Texto do exercício:
* * * * * * * * *

Pergunta: Em sua opinião, como evoluirá a situação atual?

Resposta: A situação internacional já ganhou nova fisionomia. O carácter unilateral que há certo tempo reveste a segunda guerra imperialista, isto é, a situação em que, no seguimento da política de “não intervenção”, um grupo de Estados imperialistas ataca e o outro deixa-o agir, há-de fatalmente ser substituído pela guerra geral, no que respeita a Europa. A segunda guerra imperialista já entrou numa fase nova.

Na Europa, está iminente uma grande guerra imperialista pelo domínio dos povos das colónias, entre os blocos imperialistas germano-italiano e anglo-francês. Nessa guerra, cada uma das partes beligerantes proclamará sem vergonha que a sua causa é justa e a do adversário injusta, a fim de enganar o povo e obter o apoio da opinião pública. Isso constituirá uma pura mentira, pois as duas partes prosseguem objetivos imperialistas; uma e outra lutam pelo domínio sobre as colónias e semi-colonias e por esferas de influência; as duas fazem a guerra de rapina. atualmente disputam pela Polónia, pelos Balcãs e pelo litoral mediterrânico. Uma guerra assim de modo nenhum é justa. Só são justas as guerras não anexionistas, as guerras de emancipação. Nunca os comunistas sustentarão guerras de rapina. Eles levantar-se-ão com audácia para apoiar todas as guerras justas, não anexionistas, de emancipação, e colocar-se-ão nas primeiras linhas dessas guerras. Quanto aos partidos sociais-democratas da II Internacional, está a operar-se uma diferenciação, ante as ameaças e promessas feitas por Chamberlain e Daladier. Uma parte, a camada superior reacionária, está a seguir o mesmo trilho da época da Primeira Guerra Mundial, prepara-se para apoiar a nova guerra imperialista; mas a outra parte há-de formar com os comunistas uma frente popular contra a guerra e contra o fascismo. Tomando como exemplo a Alemanha e a Itália, Chamberlain e Daladier tornam-se cada vez mais reacionários e servem-se da mobilização para fascistizar os seus Estados e pôr em pé de guerra as respectivas economias. Resumindo, os dois grandes blocos imperialistas preparam-se febrilmente para a guerra, pesando sobre milhões de homens a ameaça duma carnagem colossal. Sem dúvida, isso não deixará de provocar movimentos de resistência entre as grandes massas populares. Se o povo não quer servir de carne de canhão para os imperialistas, tem que levantar-se, na Alemanha e na Itália, na Inglaterra e na França, na Europa e nas demais partes do mundo, lutando por todos os meios contra a guerra imperialista.

* * * * * * * * *

Dados extraídos:
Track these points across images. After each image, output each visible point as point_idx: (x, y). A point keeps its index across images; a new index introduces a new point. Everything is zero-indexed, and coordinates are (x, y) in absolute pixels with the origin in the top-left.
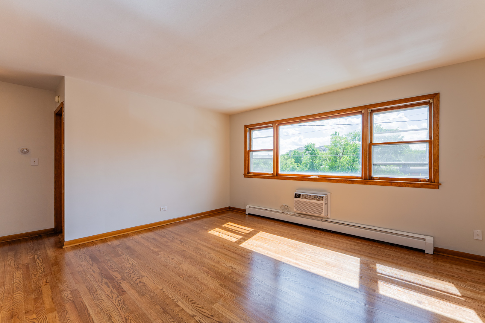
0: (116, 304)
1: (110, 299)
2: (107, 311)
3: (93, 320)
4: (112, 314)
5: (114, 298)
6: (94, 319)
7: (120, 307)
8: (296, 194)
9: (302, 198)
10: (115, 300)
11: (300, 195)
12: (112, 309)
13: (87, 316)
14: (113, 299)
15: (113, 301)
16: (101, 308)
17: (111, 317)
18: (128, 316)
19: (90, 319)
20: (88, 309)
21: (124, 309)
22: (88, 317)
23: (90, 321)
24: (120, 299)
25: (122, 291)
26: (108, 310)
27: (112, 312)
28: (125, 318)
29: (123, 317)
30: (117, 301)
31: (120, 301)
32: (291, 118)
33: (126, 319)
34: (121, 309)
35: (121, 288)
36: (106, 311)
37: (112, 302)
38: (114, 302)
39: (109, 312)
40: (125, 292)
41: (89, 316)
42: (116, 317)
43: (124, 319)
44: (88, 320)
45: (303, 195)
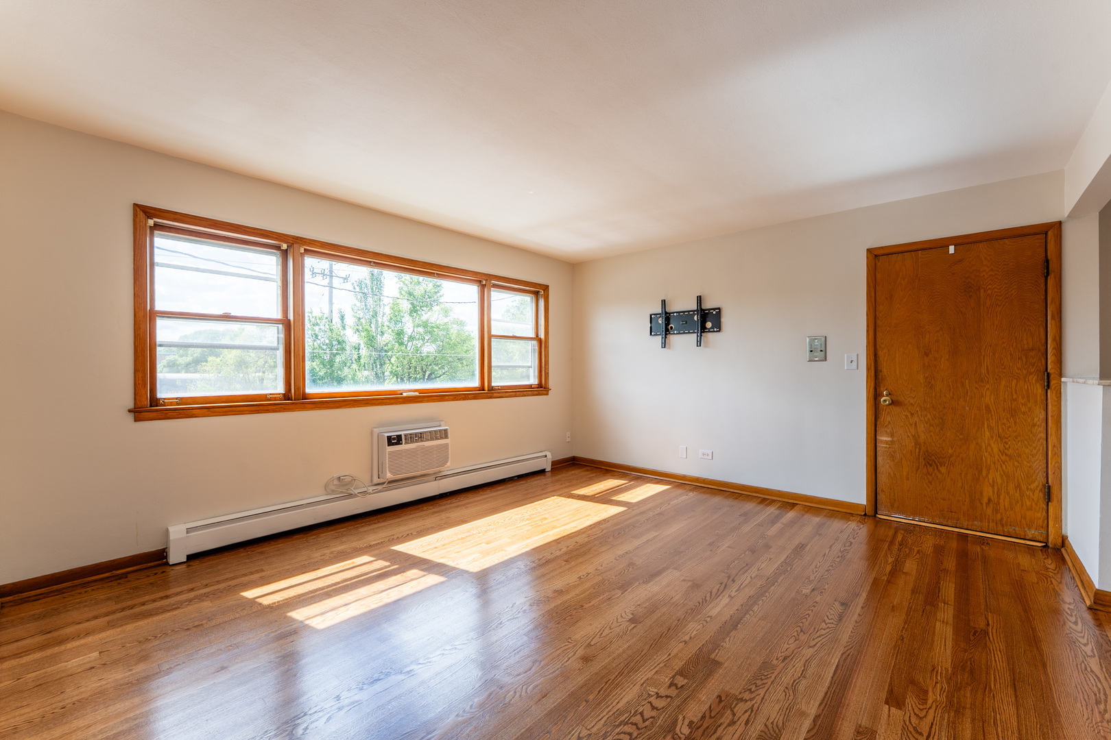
0: (762, 692)
1: (755, 711)
2: (788, 694)
3: (821, 704)
4: (788, 684)
5: (749, 704)
6: (818, 703)
7: (765, 681)
8: (389, 438)
9: (406, 443)
10: (751, 700)
11: (399, 437)
12: (778, 690)
13: (821, 719)
14: (753, 706)
15: (759, 702)
16: (788, 711)
17: (794, 681)
18: (777, 659)
19: (823, 710)
20: (808, 732)
21: (765, 674)
22: (822, 717)
23: (825, 706)
24: (747, 693)
25: (721, 701)
26: (786, 695)
27: (785, 685)
28: (783, 661)
29: (783, 664)
30: (753, 695)
31: (750, 690)
32: (357, 249)
33: (785, 659)
34: (769, 676)
35: (711, 711)
36: (789, 696)
37: (761, 702)
38: (759, 699)
39: (787, 691)
40: (719, 697)
41: (820, 715)
42: (790, 675)
43: (786, 661)
44: (827, 710)
45: (405, 435)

* * * * * * * * *

O que fazer:
a: Transcreva do texto sobre a guerra imperialista o trecho que começa em "Pergunta: Em sua" e termina em "numa fase nova.".
b: Responda com base no texto sobre a guerra imperialista:
(i) Entre que blocos imperialistas está iminente uma grande guerra na Europa?
(ii) Por que territórios disputam atualmente as duas partes?
(iii) Que guerras são justas, segundo o texto?
c: Segundo o texto sobre a guerra imperialista, por que razão constituirá uma mentira a proclamação de cada parte beligerante de que a sua causa é justa? Responda com uma a três frases.

Respostas dadas:
a:
Pergunta: Em sua opinião, como evoluirá a situação atual?

Resposta: A situação internacional já ganhou nova fisionomia. O carácter unilateral que há certo tempo reveste a segunda guerra imperialista, isto é, a situação em que, no seguimento da política de “não intervenção”, um grupo de Estados imperialistas ataca e o outro deixa-o agir, há-de fatalmente ser substituído pela guerra geral, no que respeita a Europa. A segunda guerra imperialista já entrou numa fase nova.

b:
(i) Entre o bloco germano-italiano e o bloco anglo-francês.
(ii) Pela Polónia, pelos Balcãs e pelo litoral mediterrânico.
(iii) As guerras não anexionistas, as guerras de emancipação.

c: As duas partes prosseguem objetivos imperialistas. Ambas lutam pelo domínio sobre as colónias e semi-colónias e por esferas de influência, e ambas fazem a guerra de rapina.